Un post que je ne relirais pas, parce que flou. Mais là de suite, il est une nuit ou la spiritualité entre en jeux. Pas de révélation, de recette miracle, juste l’observation de possibles. Se demander si des entités nous regardent, depuis l’avant bigbang ou autres éons où le temps n’est jamais né. Se demander si on est libre, pas ce qu’on doit faire ici bas, mais si on est toujours « humain » en fait. Une de ces nuits où j’me demande qu’est ce que l’humain d’ailleurs, où les frontières sont floues, où j’me sens prisonnier du corps, des perceptions, de la logique, et de delà de la logique de la fatalité de l’incomplétude (Gödel je te hais). Où je conçois des mondes autres, et où je n’arrive pas à comprendre comment ils ne pourraient pas exister, ou me faire à l’idée qu’ils resteront physiquement inaccessibles.

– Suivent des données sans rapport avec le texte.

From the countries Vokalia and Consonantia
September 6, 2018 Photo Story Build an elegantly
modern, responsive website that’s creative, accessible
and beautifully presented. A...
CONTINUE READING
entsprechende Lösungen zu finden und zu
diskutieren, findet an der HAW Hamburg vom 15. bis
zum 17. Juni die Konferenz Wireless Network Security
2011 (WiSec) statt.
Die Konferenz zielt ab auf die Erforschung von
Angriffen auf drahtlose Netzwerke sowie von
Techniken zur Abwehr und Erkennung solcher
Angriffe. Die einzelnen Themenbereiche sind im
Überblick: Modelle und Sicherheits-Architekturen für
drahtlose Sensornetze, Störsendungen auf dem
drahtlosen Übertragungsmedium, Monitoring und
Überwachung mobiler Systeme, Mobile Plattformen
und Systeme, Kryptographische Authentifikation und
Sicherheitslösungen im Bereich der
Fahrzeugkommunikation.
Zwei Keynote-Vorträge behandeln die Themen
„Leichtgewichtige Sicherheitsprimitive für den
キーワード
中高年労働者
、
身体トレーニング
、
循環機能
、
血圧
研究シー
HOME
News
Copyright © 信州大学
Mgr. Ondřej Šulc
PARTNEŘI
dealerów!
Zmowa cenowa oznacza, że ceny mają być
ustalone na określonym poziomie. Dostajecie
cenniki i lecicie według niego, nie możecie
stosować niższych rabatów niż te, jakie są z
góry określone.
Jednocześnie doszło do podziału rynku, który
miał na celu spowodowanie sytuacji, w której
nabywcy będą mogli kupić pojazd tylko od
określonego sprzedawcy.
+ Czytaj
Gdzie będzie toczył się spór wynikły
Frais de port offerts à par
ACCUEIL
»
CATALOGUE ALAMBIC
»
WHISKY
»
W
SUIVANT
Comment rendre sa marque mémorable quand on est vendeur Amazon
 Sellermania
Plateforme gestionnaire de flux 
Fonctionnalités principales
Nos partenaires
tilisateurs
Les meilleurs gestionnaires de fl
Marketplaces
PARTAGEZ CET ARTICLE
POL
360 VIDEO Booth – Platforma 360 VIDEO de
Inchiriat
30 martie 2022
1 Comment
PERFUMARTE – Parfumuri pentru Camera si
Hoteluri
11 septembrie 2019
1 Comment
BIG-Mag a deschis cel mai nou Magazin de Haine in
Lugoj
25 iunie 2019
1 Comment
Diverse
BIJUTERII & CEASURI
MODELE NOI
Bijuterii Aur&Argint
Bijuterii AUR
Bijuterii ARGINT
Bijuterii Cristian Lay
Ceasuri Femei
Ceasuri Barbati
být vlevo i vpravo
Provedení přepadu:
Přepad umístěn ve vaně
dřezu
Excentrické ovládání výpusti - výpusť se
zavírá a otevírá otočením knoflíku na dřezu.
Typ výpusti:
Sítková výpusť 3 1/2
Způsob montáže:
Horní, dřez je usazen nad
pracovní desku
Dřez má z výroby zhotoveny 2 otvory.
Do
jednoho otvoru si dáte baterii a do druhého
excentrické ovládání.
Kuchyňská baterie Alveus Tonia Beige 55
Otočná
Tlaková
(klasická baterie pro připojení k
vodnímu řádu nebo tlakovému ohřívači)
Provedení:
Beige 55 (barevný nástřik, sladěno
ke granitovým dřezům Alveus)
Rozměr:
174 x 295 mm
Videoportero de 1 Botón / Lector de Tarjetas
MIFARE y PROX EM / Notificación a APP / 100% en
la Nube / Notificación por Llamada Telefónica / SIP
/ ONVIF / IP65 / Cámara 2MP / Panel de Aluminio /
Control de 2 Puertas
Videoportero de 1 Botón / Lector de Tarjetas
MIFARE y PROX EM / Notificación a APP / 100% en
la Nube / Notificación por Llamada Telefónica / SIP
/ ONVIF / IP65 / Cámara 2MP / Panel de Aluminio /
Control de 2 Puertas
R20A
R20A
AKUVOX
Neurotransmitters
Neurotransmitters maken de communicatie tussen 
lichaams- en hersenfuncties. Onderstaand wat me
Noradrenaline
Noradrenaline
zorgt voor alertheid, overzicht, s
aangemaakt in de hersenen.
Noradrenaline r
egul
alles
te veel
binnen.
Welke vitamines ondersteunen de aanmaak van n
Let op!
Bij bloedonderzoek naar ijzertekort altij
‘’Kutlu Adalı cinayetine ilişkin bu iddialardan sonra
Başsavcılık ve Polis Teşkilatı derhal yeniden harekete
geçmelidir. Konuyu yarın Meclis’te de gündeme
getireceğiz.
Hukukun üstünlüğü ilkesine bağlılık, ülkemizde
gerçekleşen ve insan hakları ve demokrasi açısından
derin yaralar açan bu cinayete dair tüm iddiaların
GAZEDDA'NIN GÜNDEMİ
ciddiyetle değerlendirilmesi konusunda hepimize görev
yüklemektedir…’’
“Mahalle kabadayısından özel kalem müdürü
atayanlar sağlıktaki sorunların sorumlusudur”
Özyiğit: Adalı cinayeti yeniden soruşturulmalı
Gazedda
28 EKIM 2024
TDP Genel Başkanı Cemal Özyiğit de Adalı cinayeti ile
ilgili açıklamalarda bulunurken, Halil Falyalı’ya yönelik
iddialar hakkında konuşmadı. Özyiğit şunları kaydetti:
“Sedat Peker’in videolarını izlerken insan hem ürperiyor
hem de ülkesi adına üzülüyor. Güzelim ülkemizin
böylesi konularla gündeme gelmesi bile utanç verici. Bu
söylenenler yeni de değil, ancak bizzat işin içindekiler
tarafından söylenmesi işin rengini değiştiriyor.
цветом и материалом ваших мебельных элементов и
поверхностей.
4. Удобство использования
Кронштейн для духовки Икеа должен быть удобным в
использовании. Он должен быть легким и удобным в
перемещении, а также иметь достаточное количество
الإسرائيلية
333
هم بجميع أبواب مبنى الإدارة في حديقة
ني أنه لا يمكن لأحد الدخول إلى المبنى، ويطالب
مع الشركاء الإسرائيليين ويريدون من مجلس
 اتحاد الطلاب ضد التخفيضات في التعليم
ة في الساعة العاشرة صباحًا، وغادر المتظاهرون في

C’est le bordel, et j’ne cherche pas dieu, ni quelqu’un qui tire les ficelle ou tisse avec. J’essaye juste de voir l’image globale, et là, il manque quelque chose.
Un putain de quelque chose.
Qui frustre.
J’dois être en mal d’évidence en fait, et en période ou les mots comme demain, mort, et paix se suivent de points d’interrogation.
Bref, une de ces nuits ou ces questions.
Où j’pense que j’peux tendre vers ces réponses.
Mais une de ces nuits où la peur se cache un peu, et que je quitterais bien pour un bain d’étoiles, juste regarder une étoile et me dire qu’un sens se trouve ici.